# Group Axioms G4 Associative

• Mar 23rd 2011, 12:35 AM
Arron
Group Axioms G4 Associative
Hi!

Could anyone help!

I need to prove G4 associativity for the following group and I know it exists

(Q*, o) where x o y = xy/7.

This group is closed so G1 holds
This group is has an identity e = 7 so G2 holds
This group has an inverses which is 49/x.
• Mar 23rd 2011, 01:30 AM
Swlabr
Quote:

Originally Posted by Arron
Hi!

Could anyone help!

I need to prove G4 associativity for the following group and I know it exists

(Q*, o) where x o y = xy/7.

This group is closed so G1 holds
This group is has an identity e = 7 so G2 holds
This group has an inverses which is 49/x.

Associativity is the `easy' one, because you don't really have to think!

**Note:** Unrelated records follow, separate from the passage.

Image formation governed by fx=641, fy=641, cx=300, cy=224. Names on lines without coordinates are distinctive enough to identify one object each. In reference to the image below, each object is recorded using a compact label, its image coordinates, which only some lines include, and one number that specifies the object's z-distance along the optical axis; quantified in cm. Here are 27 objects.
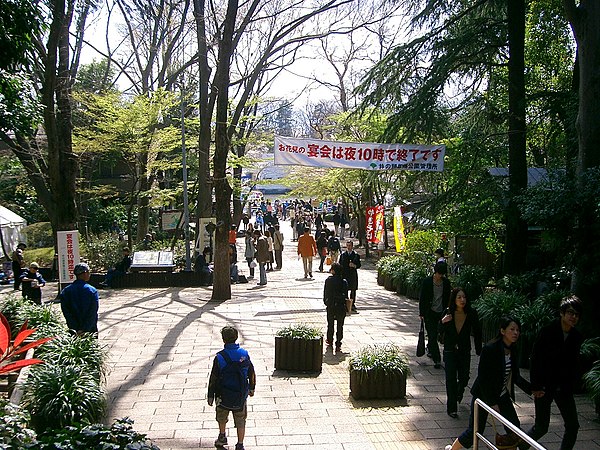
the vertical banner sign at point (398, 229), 2155
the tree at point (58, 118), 1631
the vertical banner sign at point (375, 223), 2627
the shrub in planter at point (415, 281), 1691
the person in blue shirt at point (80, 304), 871
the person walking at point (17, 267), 1898
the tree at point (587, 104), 1009
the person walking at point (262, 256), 2014
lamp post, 2086
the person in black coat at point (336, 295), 1044
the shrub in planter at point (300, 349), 955
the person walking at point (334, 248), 2208
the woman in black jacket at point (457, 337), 749
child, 627
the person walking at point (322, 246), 2411
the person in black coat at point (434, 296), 960
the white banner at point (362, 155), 1612
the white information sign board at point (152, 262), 2022
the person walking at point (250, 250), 2286
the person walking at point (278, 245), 2403
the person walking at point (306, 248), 2142
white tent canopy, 2728
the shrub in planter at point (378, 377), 828
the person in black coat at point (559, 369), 612
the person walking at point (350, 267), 1333
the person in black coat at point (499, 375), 609
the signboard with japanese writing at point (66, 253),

All you have to do is calculate $\displaystyle (x \circ y) \circ z$ and $\displaystyle x \circ (y \circ z)$ and see if they are the same!

So...do this...
• Mar 23rd 2011, 06:03 AM
Arron
Thanks. I assume you mean the following.

x o (y o z) = x/7 o (yz/7)
= xyz/49

(x o y) o z = 1/7(xy/7) o z
= xyz/49
• Mar 23rd 2011, 06:10 AM
Swlabr
Quote:

Originally Posted by Arron
Thanks. I assume you mean the following.

x o (y o z) = x/7 o (yz/7)
= xyz/49

(x o y) o z = 1/7(xy/7) o z
= xyz/49

Not quite - $\displaystyle x \circ (y\circ z) = x\circ \frac{yz}{7}$ - you put in the "/7" as you perform the multiplication, and similarly with the other part.